In the meantime, the global recession has actually come to our aid, buying us an extra 21 months to get our respective acts in gear. This is in large part because China reacted to the economic slowdown by shutting down its least productive plants, which also happened to be its oldest and most polluting.

All of this taken together helps to explain why President Obama was able to get China to agree to come to Copenhagen and roll out its first-ever set of official emissions limits — an achievement that Scientific American’s David Biello suggested was as important, if not more so, than the Copenhagen summit itself.

So, what will China’s likely emissions cuts look like?   They could look like this:

In September, President Hu Jintao promised a reduction in the amount of emissions measured by unit of output, a concept known as “emission intensity,” by a “notable margin.”

And while the government hasn’t publicly elaborated on what a “notable margin” would boil down to, negotiations are under way and numbers on the table, according to Wu Changhua, greater China director for the Climate Group, a U.K.-based environmental organization.

Ms. Wu said she expects that the government likely to announce a domestic carbon-intensity target before long. Over the next five years, the carbon intensity reduction may be in the range of 60% to 70%, she said, with “a medium-level ambition” for reductions of around 40% by 2020.
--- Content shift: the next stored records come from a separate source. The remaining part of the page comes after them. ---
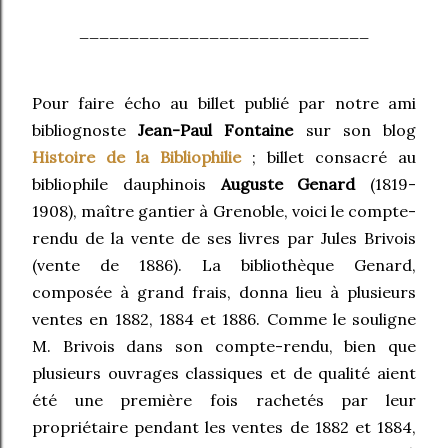
_____________________________
Pour faire écho au billet publié par notre ami
bibliognoste
Jean-Paul Fontaine
sur son blog
Histoire de la Bibliophilie
; billet consacré au
bibliophile dauphinois
Auguste Genard
(1819-
1908), maître gantier à Grenoble, voici le compte-
rendu de la vente de ses livres par Jules Brivois
(vente de 1886). La bibliothèque Genard,
composée à grand frais, donna lieu à plusieurs
ventes en 1882, 1884 et 1886. Comme le souligne
M. Brivois dans son compte-rendu, bien que
plusieurs ouvrages classiques et de qualité aient
été une première fois rachetés par leur
propriétaire pendant les ventes de 1882 et 1884,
“If announced, that would be a huge commitment from China,” said Ms. Wu. A firm target on emissions reductions from China’s leadership would not face the same type of political wrangling that Obama faces in Congress.

That’s similar to the long-range effects aimed at by Waxman-Markey. And with China in less than a decade coming from almost nowhere to becoming the second-biggest wind-energy producer in the world by this time next year, it’s a goal they are going to work very hard to meet. Now if we can get Congress to work to meet them halfway, that will be something for which we can all be thankful.